● **Job**
Only some lines are wanted. Transcribe, exactly, the lines below from the line with "HWI-2191, ends: 14:00 -> 13:00" up to and including the line with "HWI-2299, day: Apr 30 -> May 1".

● **Data for the task**
<<<<
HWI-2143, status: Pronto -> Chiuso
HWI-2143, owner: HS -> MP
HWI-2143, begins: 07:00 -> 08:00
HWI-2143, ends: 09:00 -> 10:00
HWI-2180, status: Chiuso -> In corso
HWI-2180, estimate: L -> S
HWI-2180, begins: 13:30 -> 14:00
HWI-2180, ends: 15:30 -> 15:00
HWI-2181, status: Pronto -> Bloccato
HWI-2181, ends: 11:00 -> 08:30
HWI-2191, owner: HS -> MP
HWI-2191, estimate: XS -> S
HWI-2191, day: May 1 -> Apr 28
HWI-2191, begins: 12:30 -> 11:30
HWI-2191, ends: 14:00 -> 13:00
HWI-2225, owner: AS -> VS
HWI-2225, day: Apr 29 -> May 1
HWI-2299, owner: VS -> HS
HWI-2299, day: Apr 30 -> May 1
>>>>
<<<<
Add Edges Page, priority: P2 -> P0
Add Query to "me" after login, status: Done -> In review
>>>>
<<<<
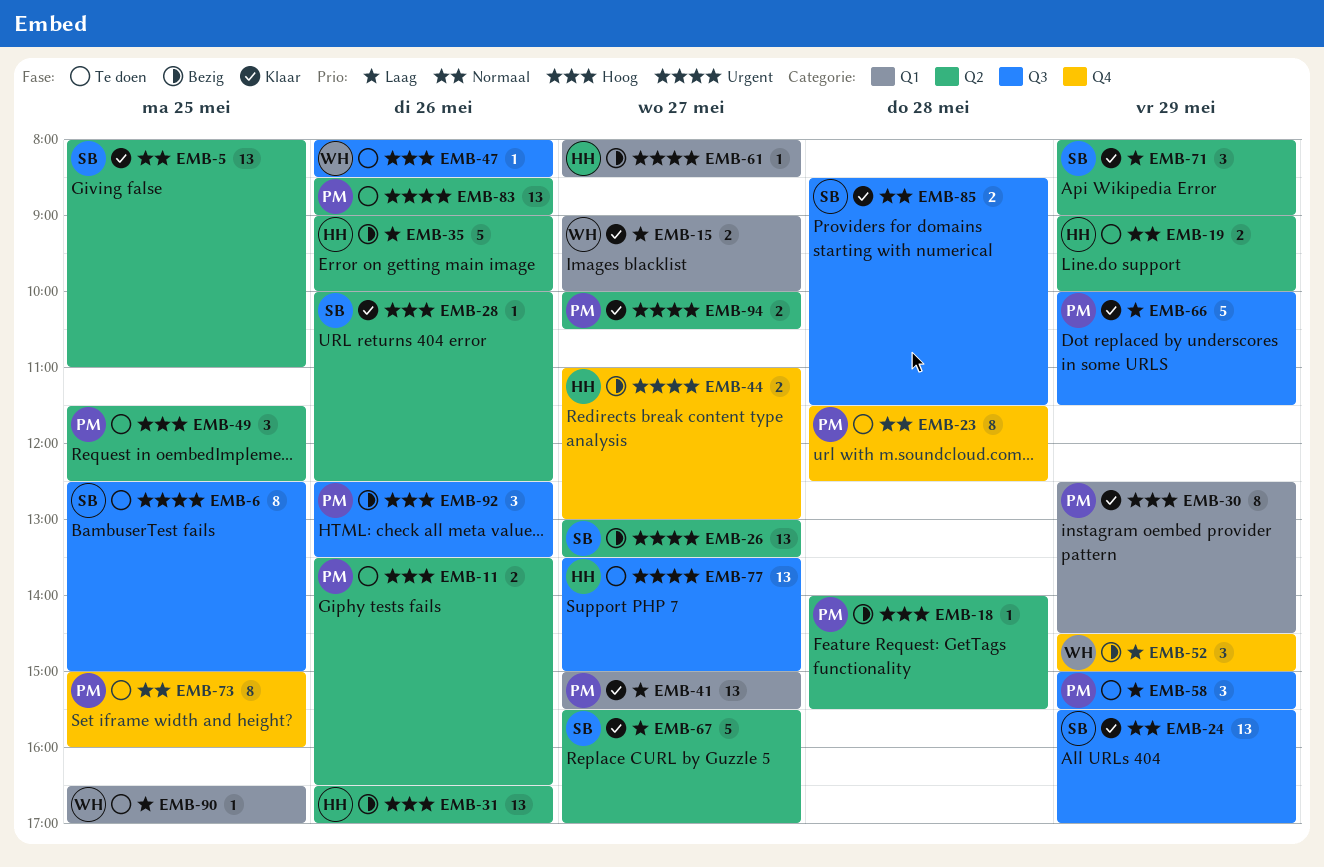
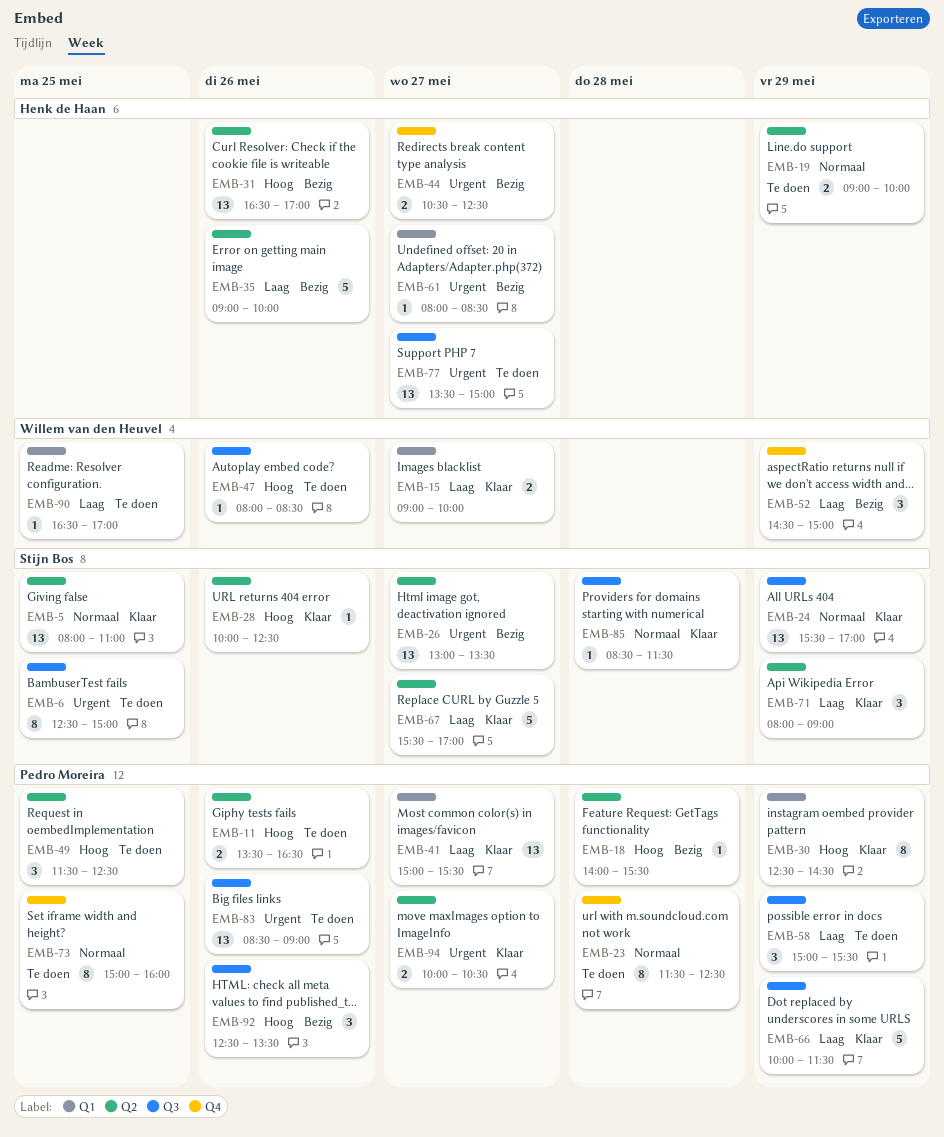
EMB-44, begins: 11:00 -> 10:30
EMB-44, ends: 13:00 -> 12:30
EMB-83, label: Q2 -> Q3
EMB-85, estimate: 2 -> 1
>>>>
● **Answer section**
HWI-2191, ends: 14:00 -> 13:00
HWI-2225, owner: AS -> VS
HWI-2225, day: Apr 29 -> May 1
HWI-2299, owner: VS -> HS
HWI-2299, day: Apr 30 -> May 1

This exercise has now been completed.